#### WHAT TO WORK ON:
No pictures belong in the copy. Restate the rest of the data exactly.

#### COLLECTED DATA:
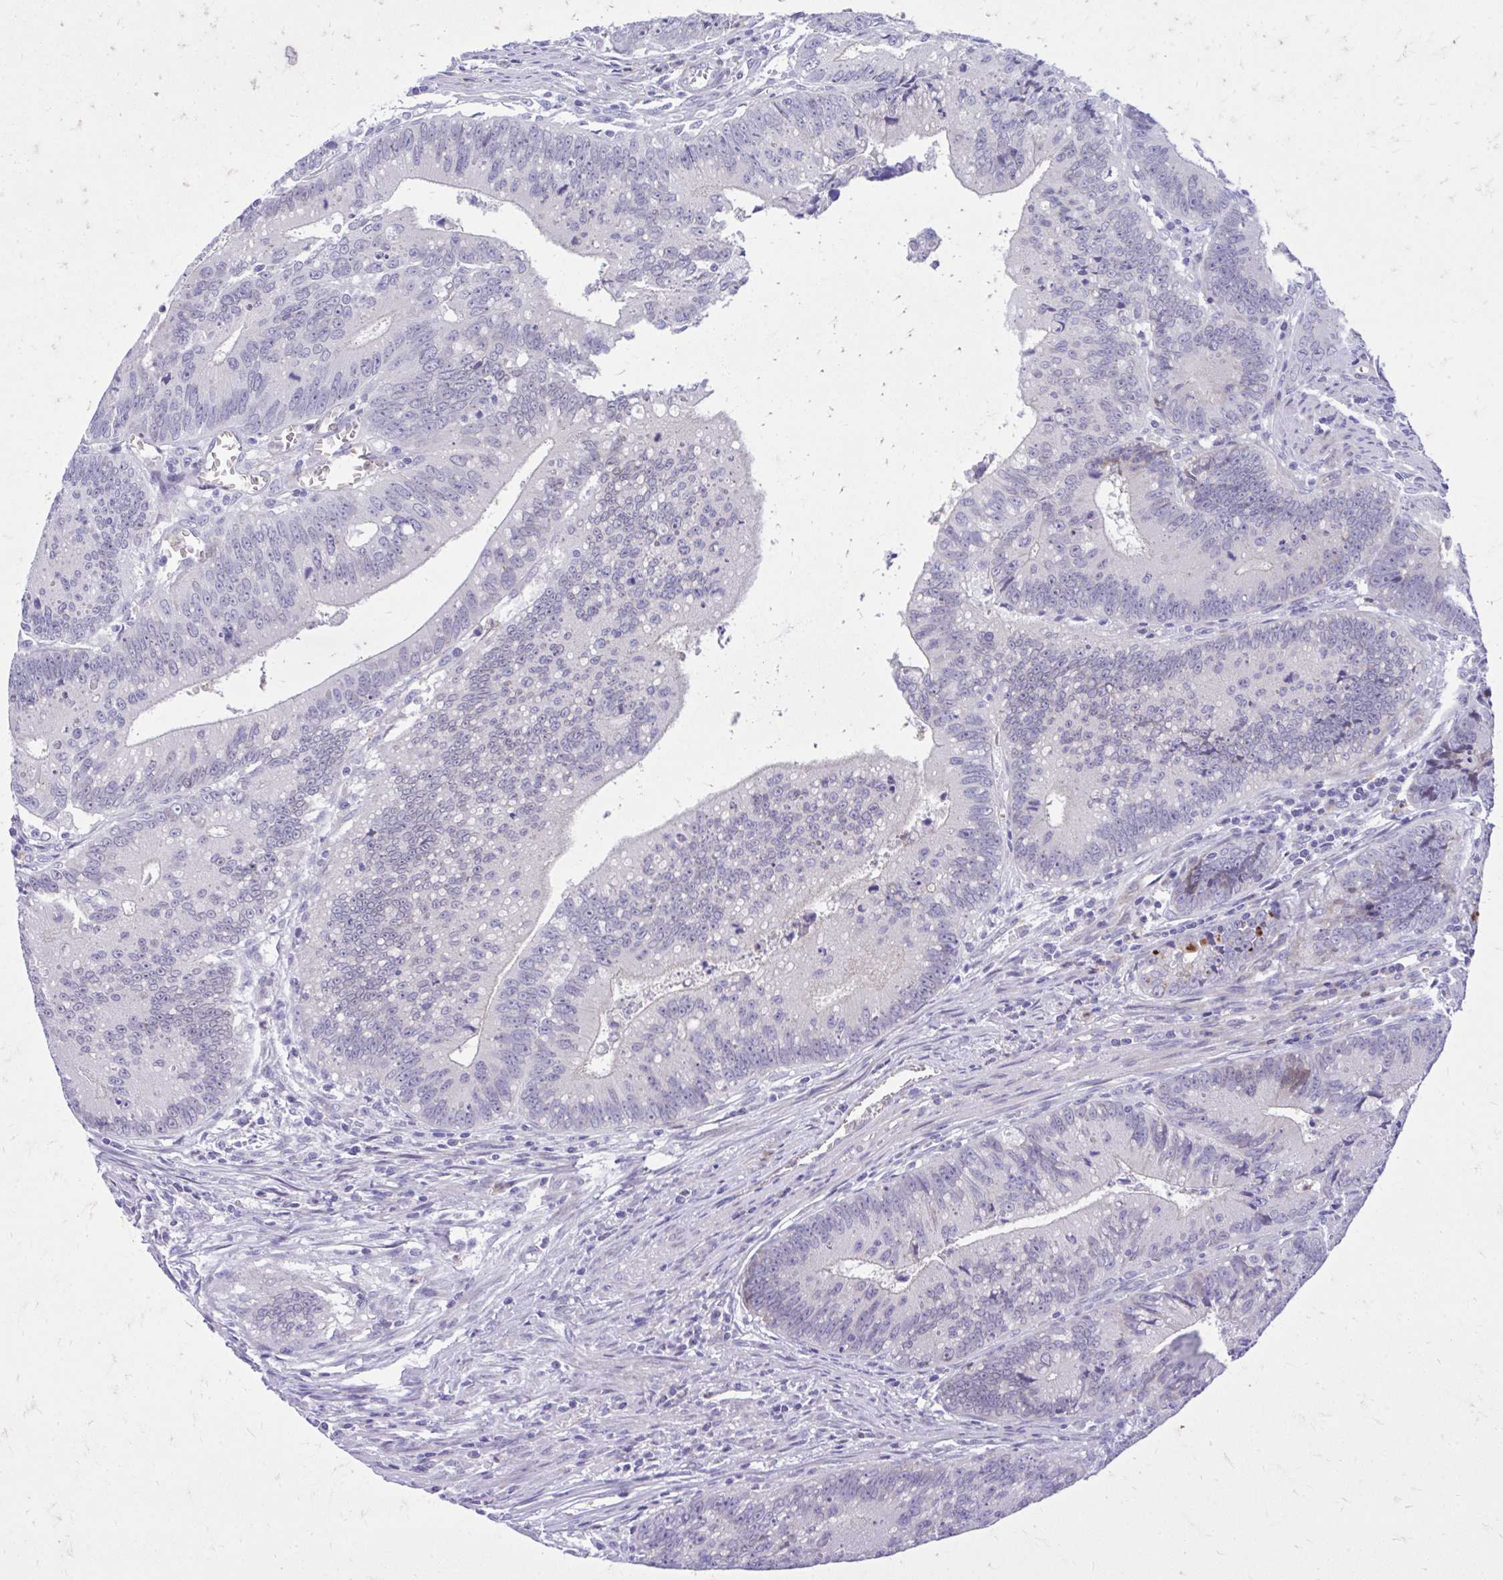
{"staining": {"intensity": "negative", "quantity": "none", "location": "none"}, "tissue": "colorectal cancer", "cell_type": "Tumor cells", "image_type": "cancer", "snomed": [{"axis": "morphology", "description": "Adenocarcinoma, NOS"}, {"axis": "topography", "description": "Rectum"}], "caption": "DAB (3,3'-diaminobenzidine) immunohistochemical staining of colorectal cancer (adenocarcinoma) reveals no significant staining in tumor cells.", "gene": "ADAMTSL1", "patient": {"sex": "female", "age": 81}}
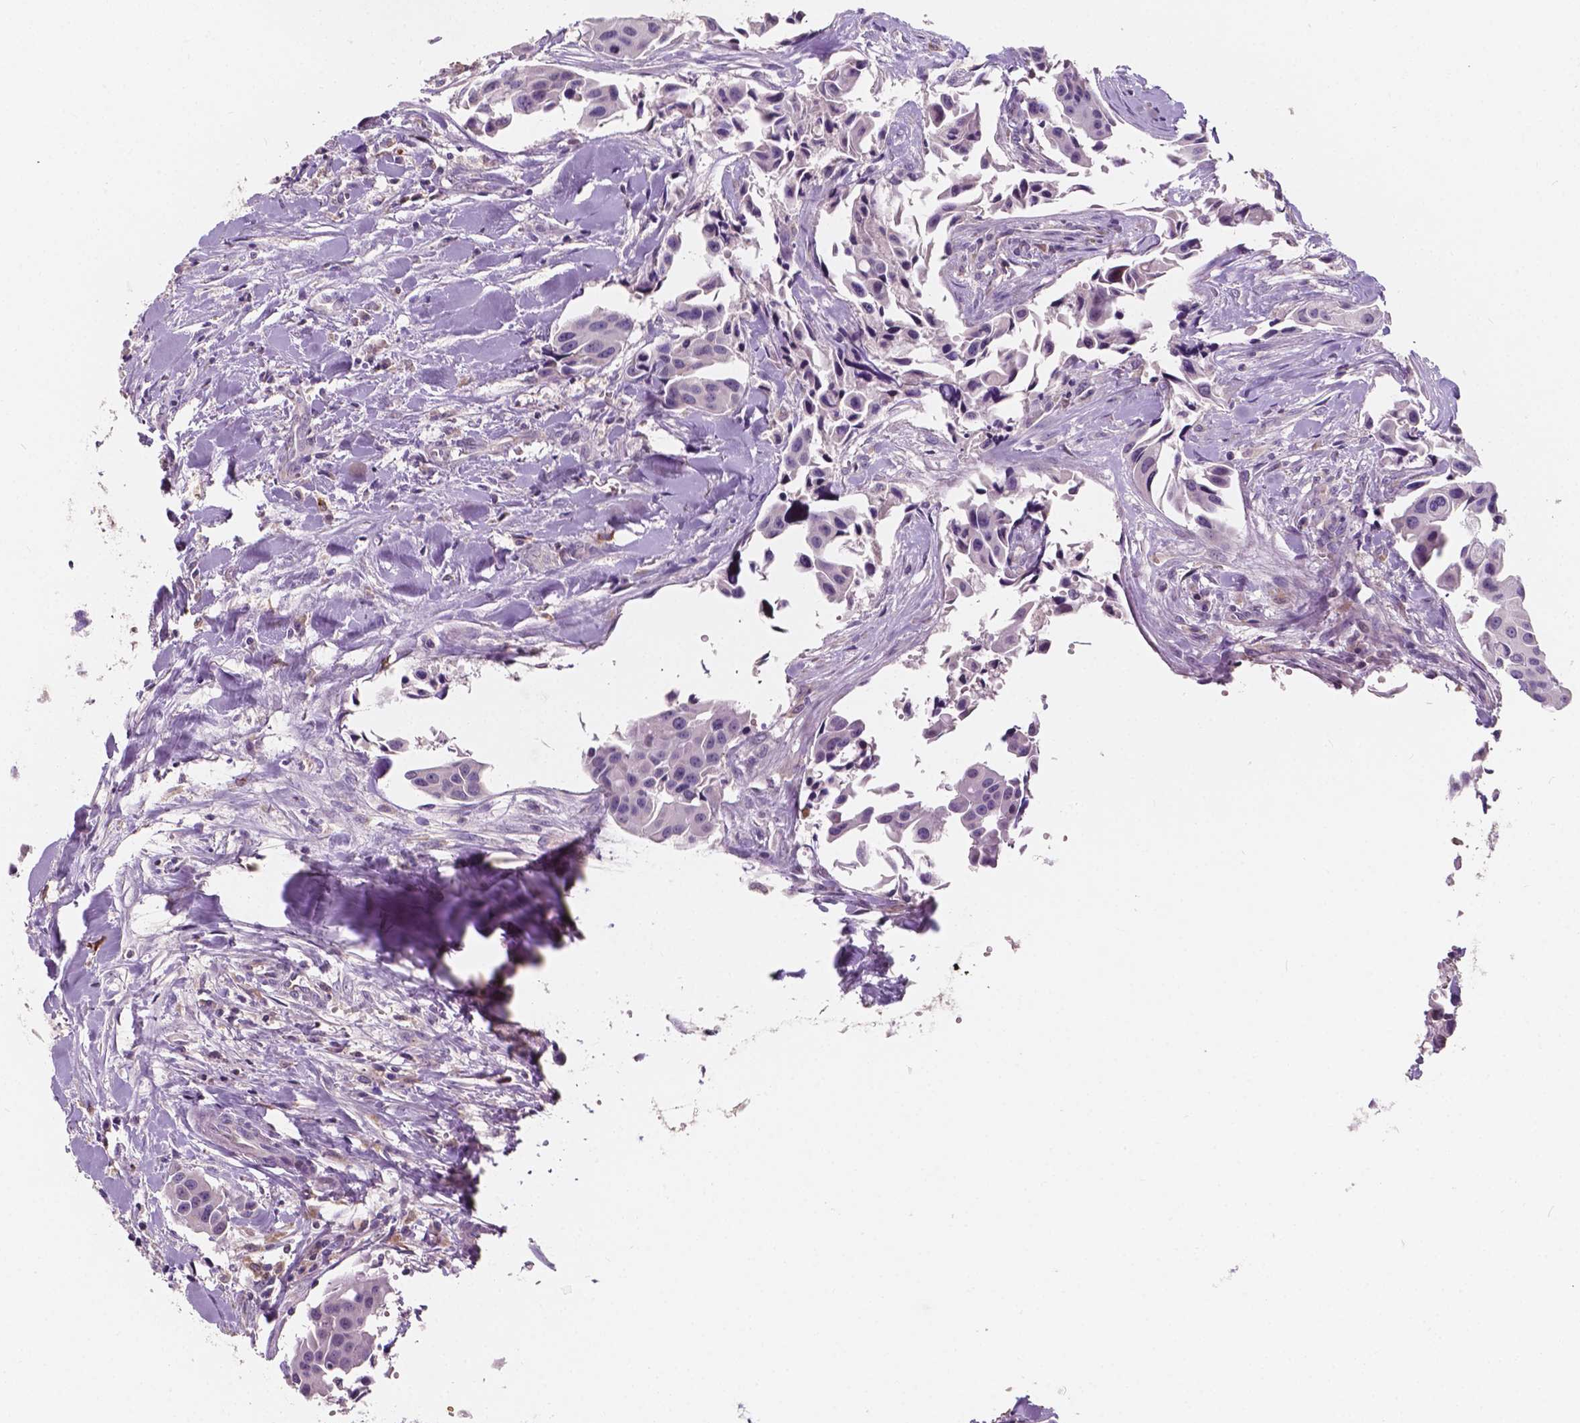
{"staining": {"intensity": "negative", "quantity": "none", "location": "none"}, "tissue": "head and neck cancer", "cell_type": "Tumor cells", "image_type": "cancer", "snomed": [{"axis": "morphology", "description": "Adenocarcinoma, NOS"}, {"axis": "topography", "description": "Head-Neck"}], "caption": "High power microscopy micrograph of an immunohistochemistry image of adenocarcinoma (head and neck), revealing no significant expression in tumor cells.", "gene": "SLC22A4", "patient": {"sex": "male", "age": 76}}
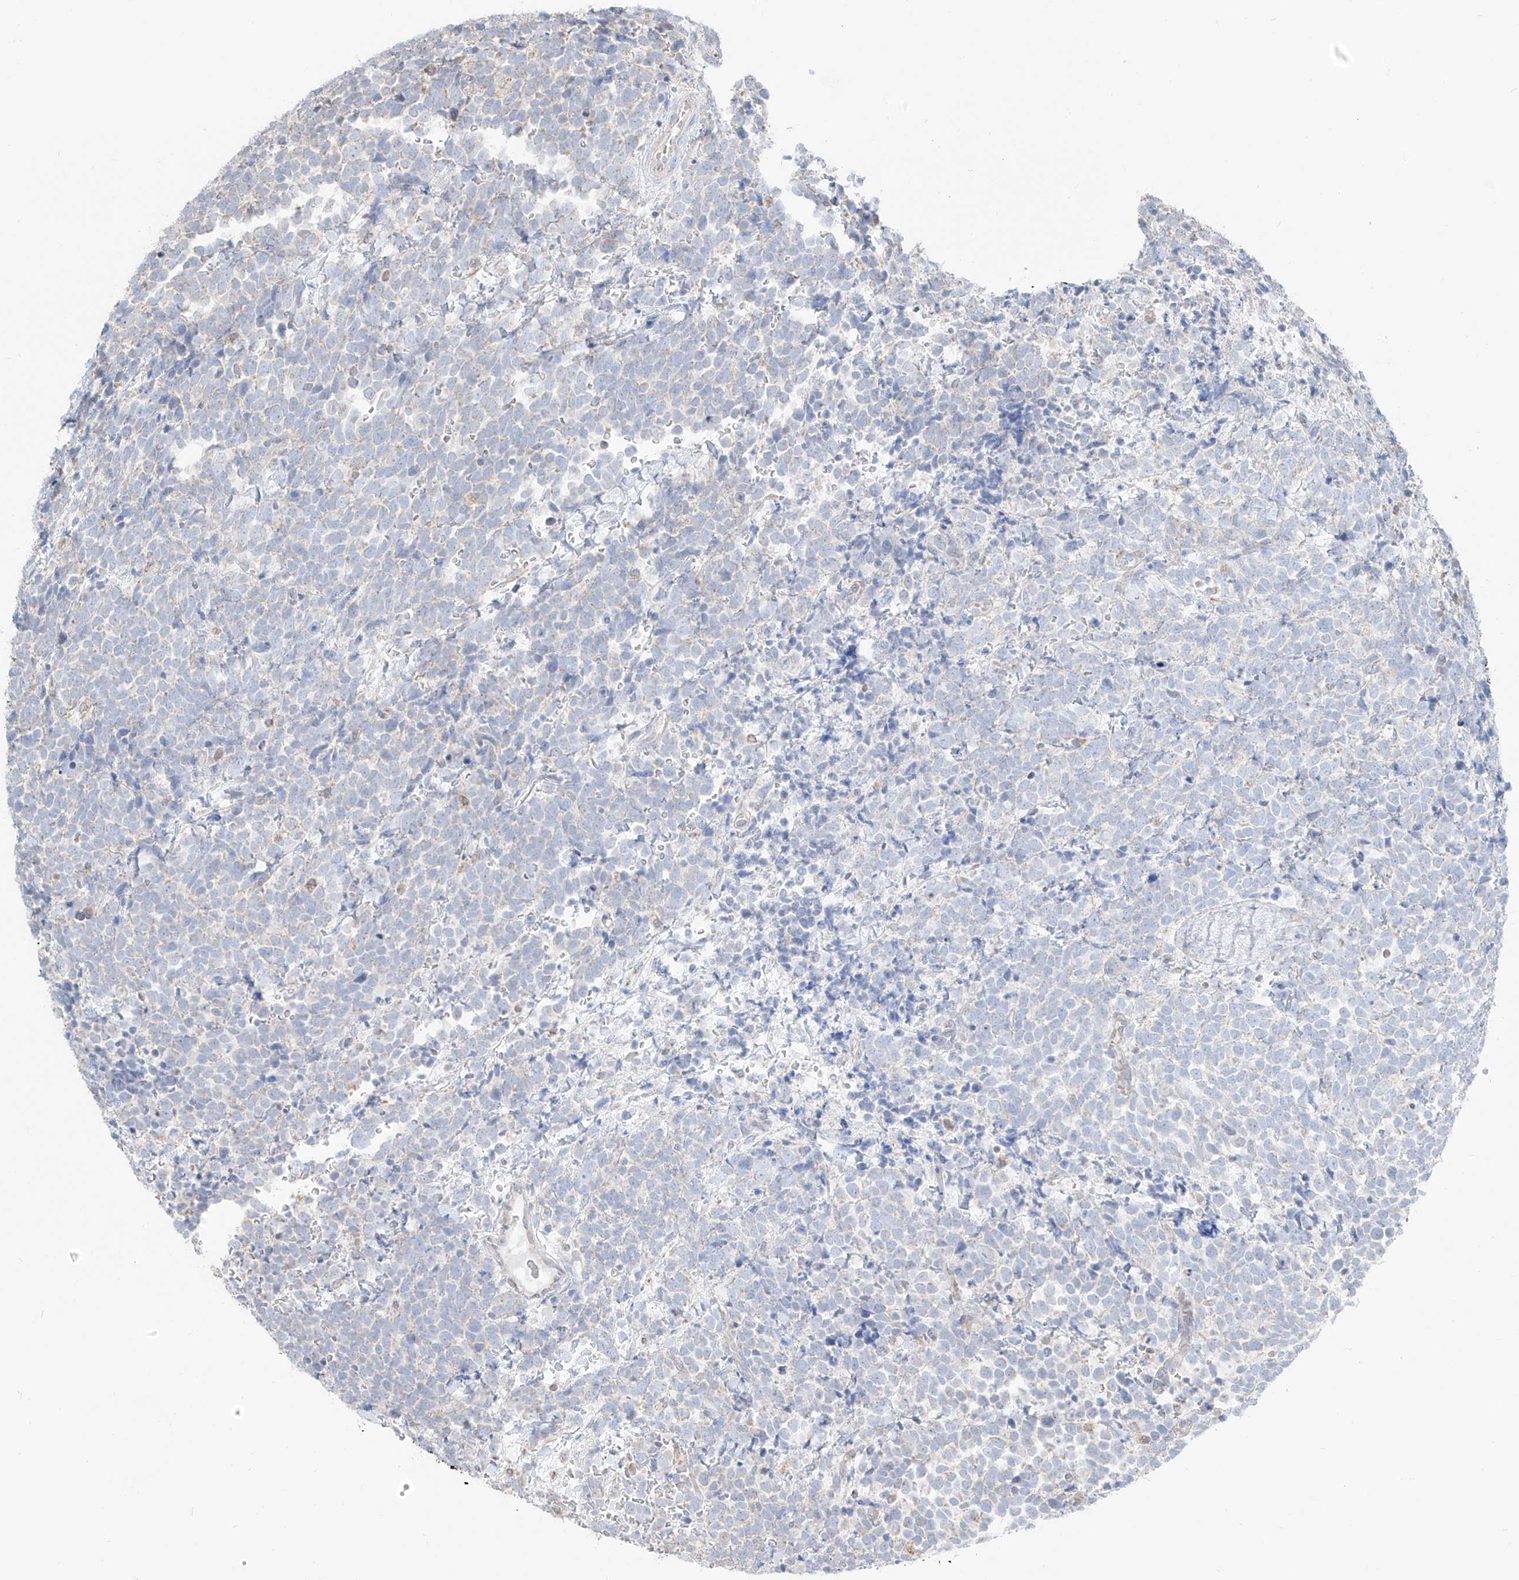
{"staining": {"intensity": "negative", "quantity": "none", "location": "none"}, "tissue": "urothelial cancer", "cell_type": "Tumor cells", "image_type": "cancer", "snomed": [{"axis": "morphology", "description": "Urothelial carcinoma, High grade"}, {"axis": "topography", "description": "Urinary bladder"}], "caption": "The IHC histopathology image has no significant expression in tumor cells of high-grade urothelial carcinoma tissue. The staining was performed using DAB (3,3'-diaminobenzidine) to visualize the protein expression in brown, while the nuclei were stained in blue with hematoxylin (Magnification: 20x).", "gene": "ETHE1", "patient": {"sex": "female", "age": 82}}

#### RESULT BELOW:
{"staining": {"intensity": "negative", "quantity": "none", "location": "none"}, "tissue": "colorectal cancer", "cell_type": "Tumor cells", "image_type": "cancer", "snomed": [{"axis": "morphology", "description": "Adenocarcinoma, NOS"}, {"axis": "topography", "description": "Rectum"}], "caption": "DAB (3,3'-diaminobenzidine) immunohistochemical staining of colorectal cancer (adenocarcinoma) reveals no significant staining in tumor cells.", "gene": "ADAMTSL1", "patient": {"sex": "female", "age": 81}}
{"staining": {"intensity": "negative", "quantity": "none", "location": "none"}, "tissue": "head and neck cancer", "cell_type": "Tumor cells", "image_type": "cancer", "snomed": [{"axis": "morphology", "description": "Adenocarcinoma, NOS"}, {"axis": "topography", "description": "Head-Neck"}], "caption": "High power microscopy micrograph of an immunohistochemistry image of adenocarcinoma (head and neck), revealing no significant expression in tumor cells.", "gene": "SLC22A4", "patient": {"sex": "male", "age": 76}}
{"staining": {"intensity": "negative", "quantity": "none", "location": "none"}, "tissue": "urothelial cancer", "cell_type": "Tumor cells", "image_type": "cancer", "snomed": [{"axis": "morphology", "description": "Urothelial carcinoma, High grade"}, {"axis": "topography", "description": "Urinary bladder"}], "caption": "The IHC histopathology image has no significant expression in tumor cells of high-grade urothelial carcinoma tissue. The staining was performed using DAB (3,3'-diaminobenzidine) to visualize the protein expression in brown, while the nuclei were stained in blue with hematoxylin (Magnification: 20x).", "gene": "ETHE1", "patient": {"sex": "female", "age": 82}}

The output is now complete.